§ **Alıştırma A**:
Gavsî Ahmed Dede hakkındaki metinde adı geçen bütün çalgı aletlerini sıralayın.
§ **Alıştırma B**:
Gavsî Ahmed Dede hakkındaki metni kaldığı yerden alıp devam ettirin.

§ **Belge bölümü**:
------------------------------------------------

Bu sayfayı yazdır

Gavsî Ahmed Dede

Gavsî Ahmed Dede, Mevlânâ Celâleddîn-i Rûmî hazretlerinin tasavvuftaki yolu olan Mevleviyye’ye mensuptur. Büyük velî Ahmed-i Bîcân hazretlerinin torunlarındandır. 1697 (H.1109) senesinde İstanbul’da vefât etti. Kabri Galata Mevlevîhânesi bahçesindedir... 
Gavsî Ahmed Dede, Mevleviyye yolunu bozanları, ney çalıp raks edenleri hiç tasvip etmemiş, ömrünün sonuna kadar bunların yanlış olduğunu anlatmıştır. Vefatından kısa bir zaman önce de şunları söyledi: 

Mevlânâ Celâleddîn-i Rûmî hazretleri tasavvuf deryâsına dalmış bir Hak âşığıdır. İlmi, teşbihleri, sözleri ve nasîhatleri bu deryâdan saçılan hikmet damlalarıdır. O, bir tarîkat kurucusu değildir. Yeni usûller ve ibâdet şekilleri ihdâs etmemiştir. Allahü teâlânın aşkı ile dolmuş, evliyânın büyüklerinden olan Celâleddîn-i Rûmî, ney ve başka hiçbir çalgı çalmadı. Mûsikî dinlemedi ve raks etmedi. İlk Mevlevînin bestelenmesi, ney, rebap, tambur gibi çeşitli çalgı âletleri çalınarak yapılan törenler ve âyinler, Mevlânâ hazretlerinin yaşadığı devirden 3-4 asır sonradır. Onun Mesnevî’sinde geçen ‘ney’ kelimesi, bâzı kimseler tarafından çalgı âleti olan ney şeklinde düşünülüp anlaşıldığı için, yanlış olarak, kendisinin ney çalıp dinlediği sanılmıştır!

------------------------------------------------

§ **Girdi verileri**:

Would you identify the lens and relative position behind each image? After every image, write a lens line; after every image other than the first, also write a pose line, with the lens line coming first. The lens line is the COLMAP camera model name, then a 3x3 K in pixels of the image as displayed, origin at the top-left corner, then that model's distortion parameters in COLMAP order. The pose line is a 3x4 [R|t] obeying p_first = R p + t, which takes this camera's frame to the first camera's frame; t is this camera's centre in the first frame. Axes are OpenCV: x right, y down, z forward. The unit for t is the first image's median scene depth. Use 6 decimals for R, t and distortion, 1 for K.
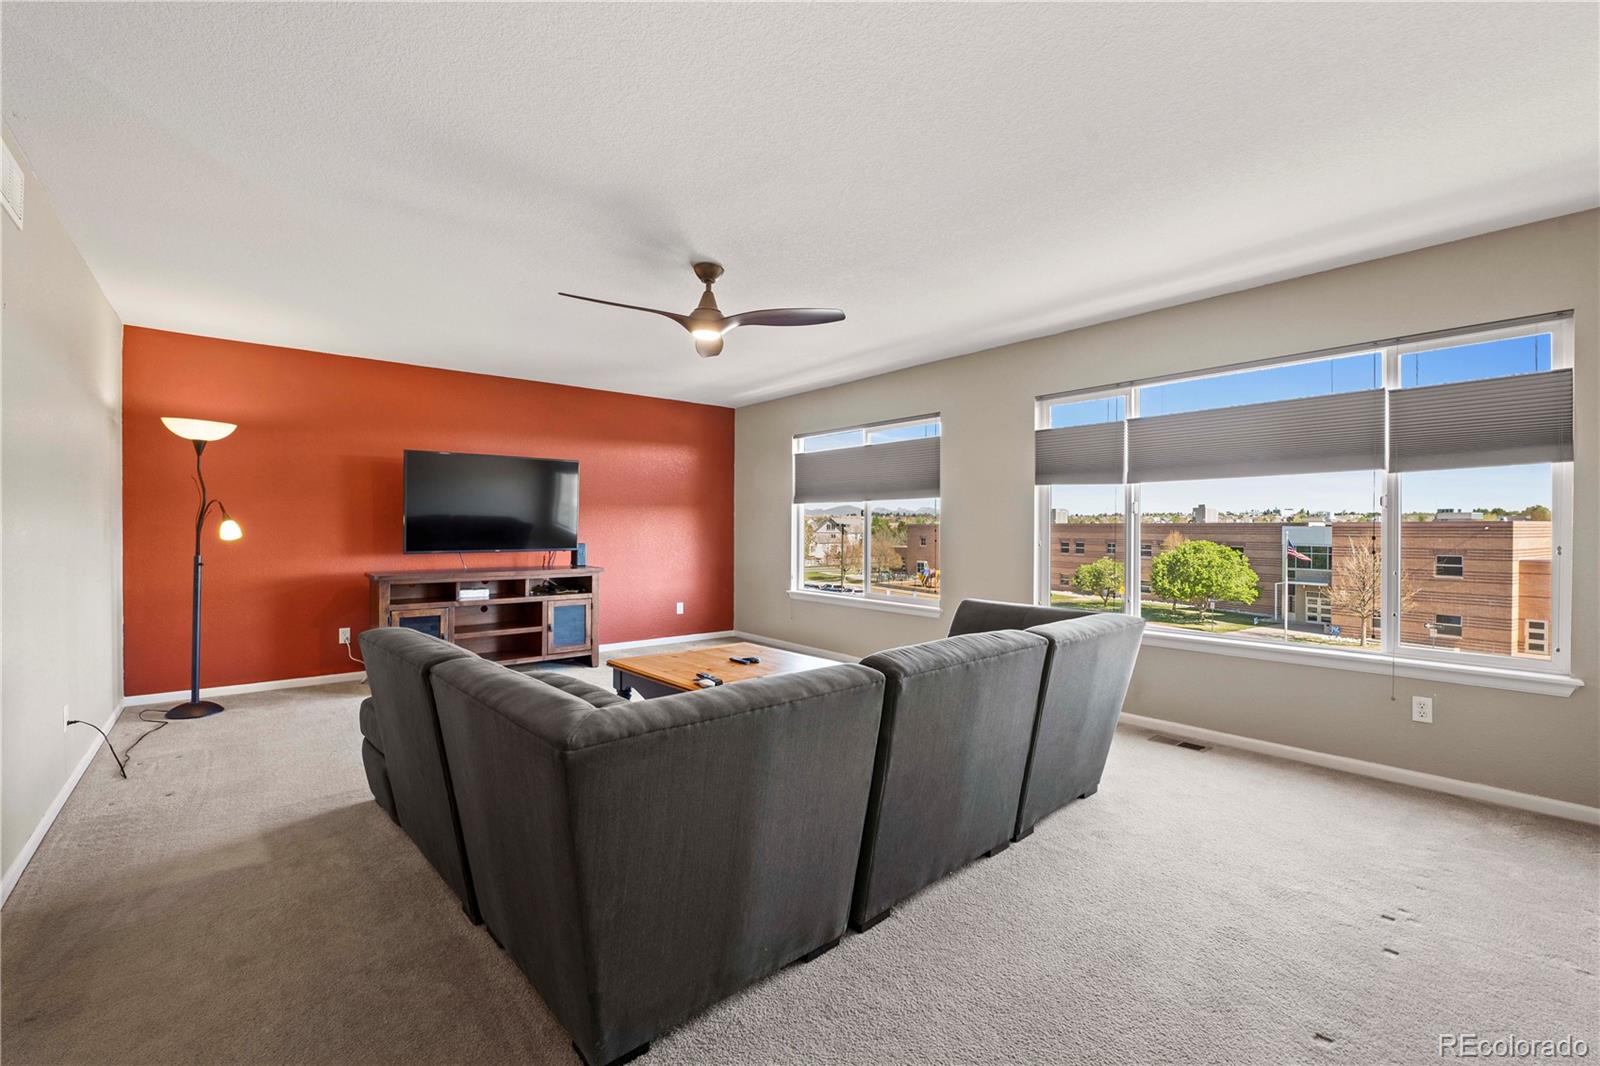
lens RADIAL K [[683.4, 0, 800.0], [0, 683.4, 533.0], [0, 0, 1]] dist [-0.011148, -0.000318]
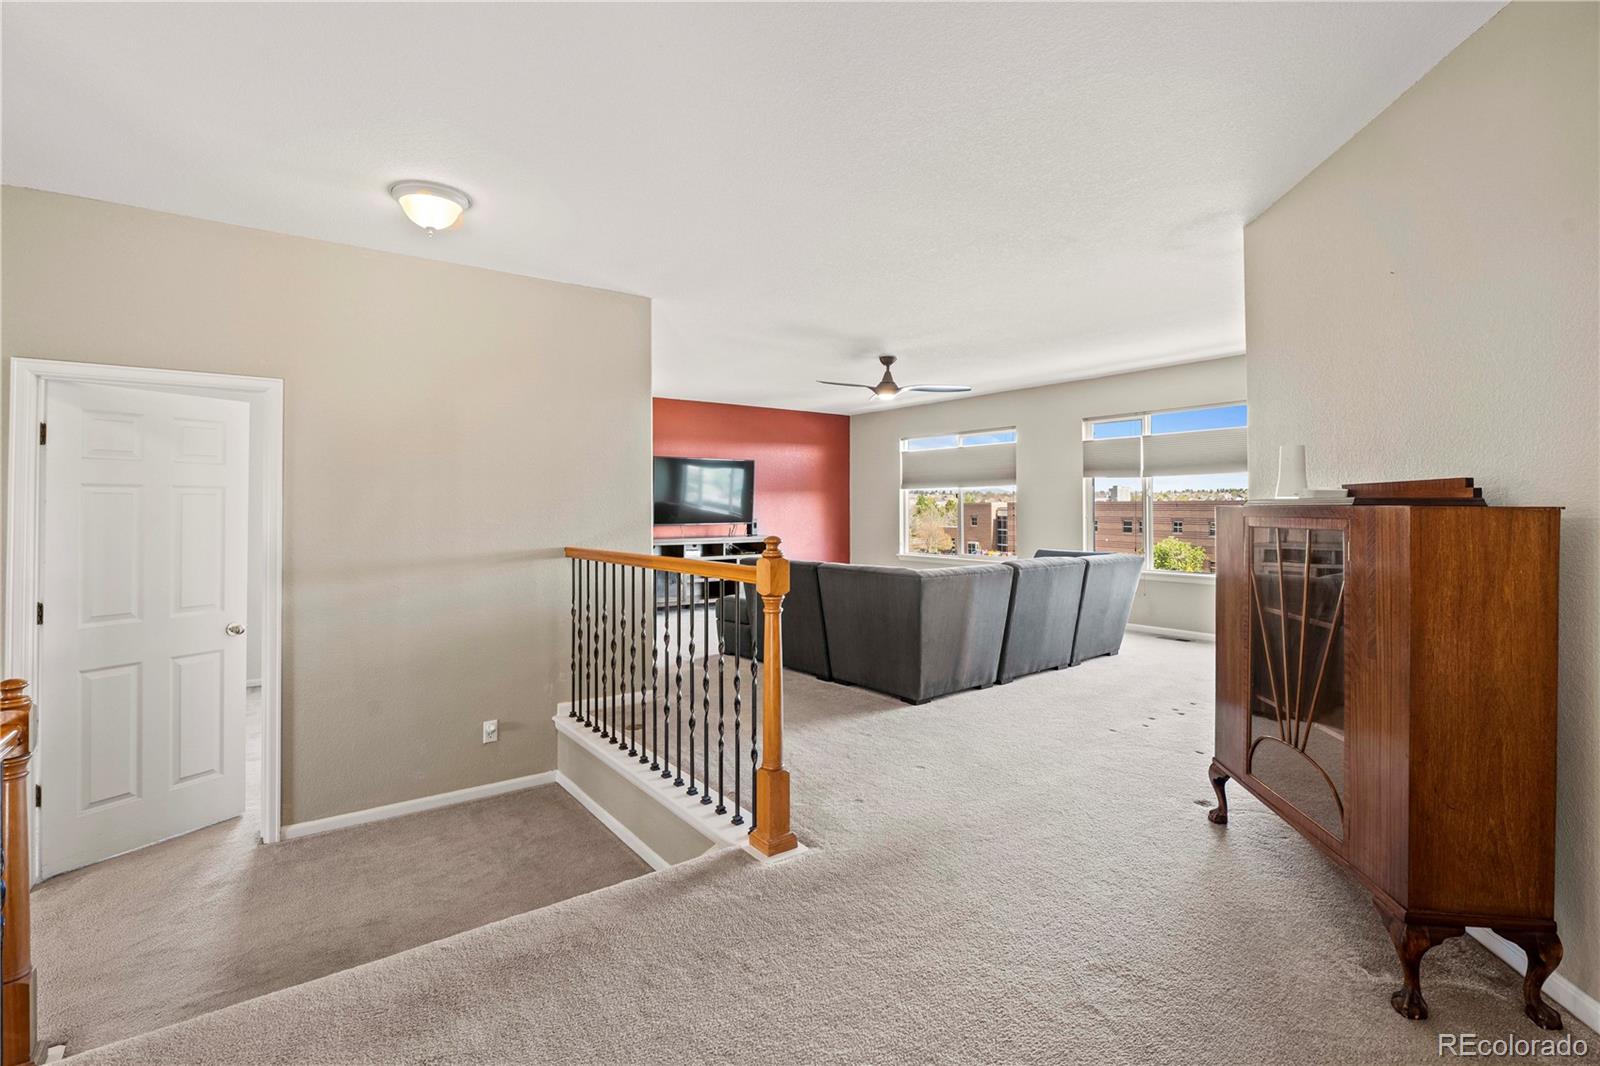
lens RADIAL K [[716.2, 0, 794.8], [0, 716.2, 497.4], [0, 0, 1]] dist [-0.009310, -0.000026]
pose [[0.997855, -0.006042, -0.065180, -0.185926], [0.004636, 0.999754, -0.021697, 0.004724], [0.065295, 0.021348, 0.997638, -0.610093]]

------------------------------------------------

§ **Yanıt A**:
ney, rebap, tambur

§ **Yanıt B**:
Mesnevî’sine her memlekette, birçok dillerde şerhler, açıklamalar yapılmıştır. Bunlardan pek kıymetlisi ve lezzetlisi, Mevlânâ Câmî’nin kitabıdır. Bu kitapta, Mevlânâ Câmî hazretleri buyuruyor ki: “Mesnevî’nin birinci beytinde [Dinle neyden, nasıl anlatıyor, ayrılıklardan şikâyet ediyor] ney, İslâm dîninde yetişen kâmil, yüksek insan demektir. Bunlar kendilerini ve her şeyi unutmuştur. Zihinleri her an, Allahü teâlânın rızâsını aramaktadır... 

NEY “YOK” DEMEKTİR!.. 
Ney, Fârisî dilinde, yok demektir. Bunlar da, kendi varlıklarından yok olmuştur. Ney denilen çalgı, içi boş bir çubuk olup, bundan çıkan her ses, onu çalan kimseden hâsıl olmaktadır. O büyükler de, kendi varlıklarından boşalıp, kendilerinden, Allahü teâlânın ahlâkı, sıfatları ve kemâlâtı zâhir olmaktadır. Neyin üçüncü mânâsı, kamış kalem demektir ki, bundan da, insan-ı kâmil kasdedilmektedir. Kalemin hareketi ve yazması kendinden olmadığı gibi, kâmil insanın hareketleri ve sözleri de, hep Allahü teâlânın ilhâmı iledir.” 
Ney çalmak, ilâhi okumak, oynamak, zıplamak şöyle dursun, Celâleddîn-i Rûmî (kuddise sirruh), yüksek sesle zikir bile yapmazdı...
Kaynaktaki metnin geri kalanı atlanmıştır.